We build resilience into systems because we know that things might go wrong in big, bad ways. We might suffer a data centre failure and, when we try to fail over to the other data centre, find that the failover doesn’t work. Our cloud provider might suffer a control plane failure which takes out the platform - to the extent that we don’t know when it’s coming back. Our network perimeter may have been breached by an attacker who has spread ransomware across our infrastructure - and it has just been activated. In these scenarios, it is impossible to maintain normality: someone is going to notice that something has gone wrong. Indeed, we must tell people that something has gone wrong, and what services they can expect while we respond.
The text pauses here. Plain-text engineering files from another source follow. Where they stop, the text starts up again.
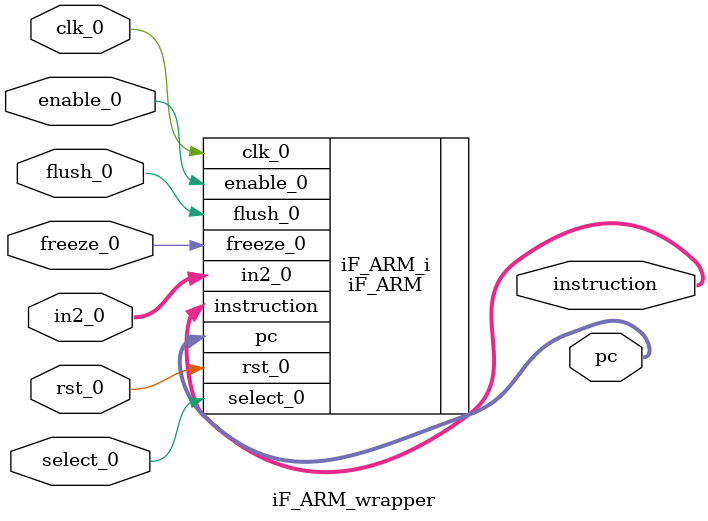
<source format=v>
`timescale 1 ps / 1 ps

module iF_ARM_wrapper
   (clk_0,
    enable_0,
    flush_0,
    freeze_0,
    in2_0,
    instruction,
    pc,
    rst_0,
    select_0);
  input clk_0;
  input enable_0;
  input flush_0;
  input freeze_0;
  input [31:0]in2_0;
  output [31:0]instruction;
  output [31:0]pc;
  input rst_0;
  input select_0;

  wire clk_0;
  wire enable_0;
  wire flush_0;
  wire freeze_0;
  wire [31:0]in2_0;
  wire [31:0]instruction;
  wire [31:0]pc;
  wire rst_0;
  wire select_0;

  iF_ARM iF_ARM_i
       (.clk_0(clk_0),
        .enable_0(enable_0),
        .flush_0(flush_0),
        .freeze_0(freeze_0),
        .in2_0(in2_0),
        .instruction(instruction),
        .pc(pc),
        .rst_0(rst_0),
        .select_0(select_0));
endmodule

</source>
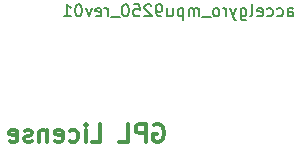
<source format=gbo>
G04 #@! TF.FileFunction,Legend,Bot*
%FSLAX46Y46*%
G04 Gerber Fmt 4.6, Leading zero omitted, Abs format (unit mm)*
G04 Created by KiCad (PCBNEW 4.0.6-e0-6349~53~ubuntu16.04.1) date Sat Jul 29 16:25:42 2017*
%MOMM*%
%LPD*%
G01*
G04 APERTURE LIST*
%ADD10C,0.150000*%
%ADD11C,0.300000*%
G04 APERTURE END LIST*
D10*
D11*
X148514286Y-113350000D02*
X148657143Y-113278571D01*
X148871429Y-113278571D01*
X149085714Y-113350000D01*
X149228572Y-113492857D01*
X149300000Y-113635714D01*
X149371429Y-113921429D01*
X149371429Y-114135714D01*
X149300000Y-114421429D01*
X149228572Y-114564286D01*
X149085714Y-114707143D01*
X148871429Y-114778571D01*
X148728572Y-114778571D01*
X148514286Y-114707143D01*
X148442857Y-114635714D01*
X148442857Y-114135714D01*
X148728572Y-114135714D01*
X147800000Y-114778571D02*
X147800000Y-113278571D01*
X147228572Y-113278571D01*
X147085714Y-113350000D01*
X147014286Y-113421429D01*
X146942857Y-113564286D01*
X146942857Y-113778571D01*
X147014286Y-113921429D01*
X147085714Y-113992857D01*
X147228572Y-114064286D01*
X147800000Y-114064286D01*
X145585714Y-114778571D02*
X146300000Y-114778571D01*
X146300000Y-113278571D01*
X143228571Y-114778571D02*
X143942857Y-114778571D01*
X143942857Y-113278571D01*
X142728571Y-114778571D02*
X142728571Y-113778571D01*
X142728571Y-113278571D02*
X142800000Y-113350000D01*
X142728571Y-113421429D01*
X142657143Y-113350000D01*
X142728571Y-113278571D01*
X142728571Y-113421429D01*
X141371428Y-114707143D02*
X141514285Y-114778571D01*
X141799999Y-114778571D01*
X141942857Y-114707143D01*
X142014285Y-114635714D01*
X142085714Y-114492857D01*
X142085714Y-114064286D01*
X142014285Y-113921429D01*
X141942857Y-113850000D01*
X141799999Y-113778571D01*
X141514285Y-113778571D01*
X141371428Y-113850000D01*
X140157143Y-114707143D02*
X140300000Y-114778571D01*
X140585714Y-114778571D01*
X140728571Y-114707143D01*
X140800000Y-114564286D01*
X140800000Y-113992857D01*
X140728571Y-113850000D01*
X140585714Y-113778571D01*
X140300000Y-113778571D01*
X140157143Y-113850000D01*
X140085714Y-113992857D01*
X140085714Y-114135714D01*
X140800000Y-114278571D01*
X139442857Y-113778571D02*
X139442857Y-114778571D01*
X139442857Y-113921429D02*
X139371429Y-113850000D01*
X139228571Y-113778571D01*
X139014286Y-113778571D01*
X138871429Y-113850000D01*
X138800000Y-113992857D01*
X138800000Y-114778571D01*
X138157143Y-114707143D02*
X138014286Y-114778571D01*
X137728571Y-114778571D01*
X137585714Y-114707143D01*
X137514286Y-114564286D01*
X137514286Y-114492857D01*
X137585714Y-114350000D01*
X137728571Y-114278571D01*
X137942857Y-114278571D01*
X138085714Y-114207143D01*
X138157143Y-114064286D01*
X138157143Y-113992857D01*
X138085714Y-113850000D01*
X137942857Y-113778571D01*
X137728571Y-113778571D01*
X137585714Y-113850000D01*
X136300000Y-114707143D02*
X136442857Y-114778571D01*
X136728571Y-114778571D01*
X136871428Y-114707143D01*
X136942857Y-114564286D01*
X136942857Y-113992857D01*
X136871428Y-113850000D01*
X136728571Y-113778571D01*
X136442857Y-113778571D01*
X136300000Y-113850000D01*
X136228571Y-113992857D01*
X136228571Y-114135714D01*
X136942857Y-114278571D01*
D10*
X159838096Y-104152381D02*
X159838096Y-103628571D01*
X159885715Y-103533333D01*
X159980953Y-103485714D01*
X160171430Y-103485714D01*
X160266668Y-103533333D01*
X159838096Y-104104762D02*
X159933334Y-104152381D01*
X160171430Y-104152381D01*
X160266668Y-104104762D01*
X160314287Y-104009524D01*
X160314287Y-103914286D01*
X160266668Y-103819048D01*
X160171430Y-103771429D01*
X159933334Y-103771429D01*
X159838096Y-103723810D01*
X158933334Y-104104762D02*
X159028572Y-104152381D01*
X159219049Y-104152381D01*
X159314287Y-104104762D01*
X159361906Y-104057143D01*
X159409525Y-103961905D01*
X159409525Y-103676190D01*
X159361906Y-103580952D01*
X159314287Y-103533333D01*
X159219049Y-103485714D01*
X159028572Y-103485714D01*
X158933334Y-103533333D01*
X158076191Y-104104762D02*
X158171429Y-104152381D01*
X158361906Y-104152381D01*
X158457144Y-104104762D01*
X158504763Y-104057143D01*
X158552382Y-103961905D01*
X158552382Y-103676190D01*
X158504763Y-103580952D01*
X158457144Y-103533333D01*
X158361906Y-103485714D01*
X158171429Y-103485714D01*
X158076191Y-103533333D01*
X157266667Y-104104762D02*
X157361905Y-104152381D01*
X157552382Y-104152381D01*
X157647620Y-104104762D01*
X157695239Y-104009524D01*
X157695239Y-103628571D01*
X157647620Y-103533333D01*
X157552382Y-103485714D01*
X157361905Y-103485714D01*
X157266667Y-103533333D01*
X157219048Y-103628571D01*
X157219048Y-103723810D01*
X157695239Y-103819048D01*
X156647620Y-104152381D02*
X156742858Y-104104762D01*
X156790477Y-104009524D01*
X156790477Y-103152381D01*
X155838095Y-103485714D02*
X155838095Y-104295238D01*
X155885714Y-104390476D01*
X155933333Y-104438095D01*
X156028572Y-104485714D01*
X156171429Y-104485714D01*
X156266667Y-104438095D01*
X155838095Y-104104762D02*
X155933333Y-104152381D01*
X156123810Y-104152381D01*
X156219048Y-104104762D01*
X156266667Y-104057143D01*
X156314286Y-103961905D01*
X156314286Y-103676190D01*
X156266667Y-103580952D01*
X156219048Y-103533333D01*
X156123810Y-103485714D01*
X155933333Y-103485714D01*
X155838095Y-103533333D01*
X155457143Y-103485714D02*
X155219048Y-104152381D01*
X154980952Y-103485714D02*
X155219048Y-104152381D01*
X155314286Y-104390476D01*
X155361905Y-104438095D01*
X155457143Y-104485714D01*
X154600000Y-104152381D02*
X154600000Y-103485714D01*
X154600000Y-103676190D02*
X154552381Y-103580952D01*
X154504762Y-103533333D01*
X154409524Y-103485714D01*
X154314285Y-103485714D01*
X153838095Y-104152381D02*
X153933333Y-104104762D01*
X153980952Y-104057143D01*
X154028571Y-103961905D01*
X154028571Y-103676190D01*
X153980952Y-103580952D01*
X153933333Y-103533333D01*
X153838095Y-103485714D01*
X153695237Y-103485714D01*
X153599999Y-103533333D01*
X153552380Y-103580952D01*
X153504761Y-103676190D01*
X153504761Y-103961905D01*
X153552380Y-104057143D01*
X153599999Y-104104762D01*
X153695237Y-104152381D01*
X153838095Y-104152381D01*
X153314285Y-104247619D02*
X152552380Y-104247619D01*
X152314285Y-104152381D02*
X152314285Y-103485714D01*
X152314285Y-103580952D02*
X152266666Y-103533333D01*
X152171428Y-103485714D01*
X152028570Y-103485714D01*
X151933332Y-103533333D01*
X151885713Y-103628571D01*
X151885713Y-104152381D01*
X151885713Y-103628571D02*
X151838094Y-103533333D01*
X151742856Y-103485714D01*
X151599999Y-103485714D01*
X151504761Y-103533333D01*
X151457142Y-103628571D01*
X151457142Y-104152381D01*
X150980952Y-103485714D02*
X150980952Y-104485714D01*
X150980952Y-103533333D02*
X150885714Y-103485714D01*
X150695237Y-103485714D01*
X150599999Y-103533333D01*
X150552380Y-103580952D01*
X150504761Y-103676190D01*
X150504761Y-103961905D01*
X150552380Y-104057143D01*
X150599999Y-104104762D01*
X150695237Y-104152381D01*
X150885714Y-104152381D01*
X150980952Y-104104762D01*
X149647618Y-103485714D02*
X149647618Y-104152381D01*
X150076190Y-103485714D02*
X150076190Y-104009524D01*
X150028571Y-104104762D01*
X149933333Y-104152381D01*
X149790475Y-104152381D01*
X149695237Y-104104762D01*
X149647618Y-104057143D01*
X149123809Y-104152381D02*
X148933333Y-104152381D01*
X148838094Y-104104762D01*
X148790475Y-104057143D01*
X148695237Y-103914286D01*
X148647618Y-103723810D01*
X148647618Y-103342857D01*
X148695237Y-103247619D01*
X148742856Y-103200000D01*
X148838094Y-103152381D01*
X149028571Y-103152381D01*
X149123809Y-103200000D01*
X149171428Y-103247619D01*
X149219047Y-103342857D01*
X149219047Y-103580952D01*
X149171428Y-103676190D01*
X149123809Y-103723810D01*
X149028571Y-103771429D01*
X148838094Y-103771429D01*
X148742856Y-103723810D01*
X148695237Y-103676190D01*
X148647618Y-103580952D01*
X148266666Y-103247619D02*
X148219047Y-103200000D01*
X148123809Y-103152381D01*
X147885713Y-103152381D01*
X147790475Y-103200000D01*
X147742856Y-103247619D01*
X147695237Y-103342857D01*
X147695237Y-103438095D01*
X147742856Y-103580952D01*
X148314285Y-104152381D01*
X147695237Y-104152381D01*
X146790475Y-103152381D02*
X147266666Y-103152381D01*
X147314285Y-103628571D01*
X147266666Y-103580952D01*
X147171428Y-103533333D01*
X146933332Y-103533333D01*
X146838094Y-103580952D01*
X146790475Y-103628571D01*
X146742856Y-103723810D01*
X146742856Y-103961905D01*
X146790475Y-104057143D01*
X146838094Y-104104762D01*
X146933332Y-104152381D01*
X147171428Y-104152381D01*
X147266666Y-104104762D01*
X147314285Y-104057143D01*
X146123809Y-103152381D02*
X146028570Y-103152381D01*
X145933332Y-103200000D01*
X145885713Y-103247619D01*
X145838094Y-103342857D01*
X145790475Y-103533333D01*
X145790475Y-103771429D01*
X145838094Y-103961905D01*
X145885713Y-104057143D01*
X145933332Y-104104762D01*
X146028570Y-104152381D01*
X146123809Y-104152381D01*
X146219047Y-104104762D01*
X146266666Y-104057143D01*
X146314285Y-103961905D01*
X146361904Y-103771429D01*
X146361904Y-103533333D01*
X146314285Y-103342857D01*
X146266666Y-103247619D01*
X146219047Y-103200000D01*
X146123809Y-103152381D01*
X145599999Y-104247619D02*
X144838094Y-104247619D01*
X144599999Y-104152381D02*
X144599999Y-103485714D01*
X144599999Y-103676190D02*
X144552380Y-103580952D01*
X144504761Y-103533333D01*
X144409523Y-103485714D01*
X144314284Y-103485714D01*
X143599998Y-104104762D02*
X143695236Y-104152381D01*
X143885713Y-104152381D01*
X143980951Y-104104762D01*
X144028570Y-104009524D01*
X144028570Y-103628571D01*
X143980951Y-103533333D01*
X143885713Y-103485714D01*
X143695236Y-103485714D01*
X143599998Y-103533333D01*
X143552379Y-103628571D01*
X143552379Y-103723810D01*
X144028570Y-103819048D01*
X143219046Y-103485714D02*
X142980951Y-104152381D01*
X142742855Y-103485714D01*
X142171427Y-103152381D02*
X142076188Y-103152381D01*
X141980950Y-103200000D01*
X141933331Y-103247619D01*
X141885712Y-103342857D01*
X141838093Y-103533333D01*
X141838093Y-103771429D01*
X141885712Y-103961905D01*
X141933331Y-104057143D01*
X141980950Y-104104762D01*
X142076188Y-104152381D01*
X142171427Y-104152381D01*
X142266665Y-104104762D01*
X142314284Y-104057143D01*
X142361903Y-103961905D01*
X142409522Y-103771429D01*
X142409522Y-103533333D01*
X142361903Y-103342857D01*
X142314284Y-103247619D01*
X142266665Y-103200000D01*
X142171427Y-103152381D01*
X140885712Y-104152381D02*
X141457141Y-104152381D01*
X141171427Y-104152381D02*
X141171427Y-103152381D01*
X141266665Y-103295238D01*
X141361903Y-103390476D01*
X141457141Y-103438095D01*
M02*

</source>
If we think of all types of failure as rare and exceptional, then we compromise reliability: we bolt on responses to failure, rather than build them in. If we think that we must preserve normality in every possible scenario, then we seek a level of resilience which is impossible to achieve, and which might never be needed.
Reliability gives you an umbrella: a way to go about your daily business despite the rain. Resilience gives you a lifeboat: a way to survive despite the storm.
Reliability should be routine; resilience requires imagination
The failures which we address through reliability are familiar and predictable. We may not know exactly which server, network component or storage array will fail, or exactly when it will fail, but we know that they will fail. That’s what they do. This means that we can develop highly codified responses to these failures, and build them into our infrastructure and applications.
By contrast, the types of failure which we address through resilience are highly unpredictable. For example, although we known that, despite our best efforts, data centres sometimes lose power, this does not happen so often that we have enough data to predict its frequency. We have even less data for more extreme and exotic forms of failure, such as simultaneous data centre outages or disruption to national infrastructure. This does not mean that we can ignore such eventualities: rather, it means that we must be imaginative about what could go wrong, and how our resilience measures would help us respond in each situation.
Reliability needs testing; resilience requires rehearsal
Because reliability addresses failures that happen all the time, we should deal with it in the same way that we deal with anything that happens all the time: we should write some code. Companies aiming to test reliability often consider adopting the practice of chaos engineering: using tools to trigger failures within their environments to see how they cope. However, most traditional companies conclude that they are not ready for such a practice: they don’t yet have sufficient confidence in their reliability (or how they would explain deliberately breaking something in production). Fortunately, they don’t have to start with such an advanced capability: it’s possible (especially in software defined, API managed environments such as public cloud) to test for common modes of failure in your deployment pipeline. And, just like any code, if we build a certain type of behaviour (the ability to operate in the event of a routine failure), but don’t test it, then our job is not done.
By contrast, because resilience addresses major failures which rarely occur, and which will often be unique in nature, it’s not possible to code tests. Even if we could, these tests would only address the behaviour of systems, not the behaviour of people. And, in a genuine catastrophe, it is the behaviour of people that matters most.
The ransomware that has been lurking in our network for months has been activated. Do we pay the ransom? Our capacity has been cut by two thirds and we can’t run all services. Which services do we keep running? Whatever we do, there is going to be an impact on our customers. What do we tell them? And when? And how?
If you are figuring out the answers to these questions in the middle of the failure, then you will probably make mistakes. It’s not possible to anticipate every scenario, but regularly rehearsing scenarios builds the human capability to respond, and makes it easier to resist panic.
Together, these differences between reliability and resilience teach us one final, important lesson: although reliability depends on characteristics of underlying platforms and infrastructure, it can largely be addressed within the boundaries of a team. You can do your best to ensure that your service continues to respond to API calls, continues to process data, or continues to present an interface to customers. Resilience, by contrast, is an attribute of enterprises, not teams. You need to decide at the enterprise level what matters most, who gets to make decisions, what level of risk you will accept, what investments you will make, and who steps back and who steps forward in the event of a catastrophe.
Reliability is an engineering problem; resilience is a strategic need. Both were treated as afterthoughts in enterprise computing for many years, until we became so dependent on computer systems that they could not be ignored. The good news is that reliability and resilience turn out to be important, interesting and challenging problems - as long as we remember the difference between them.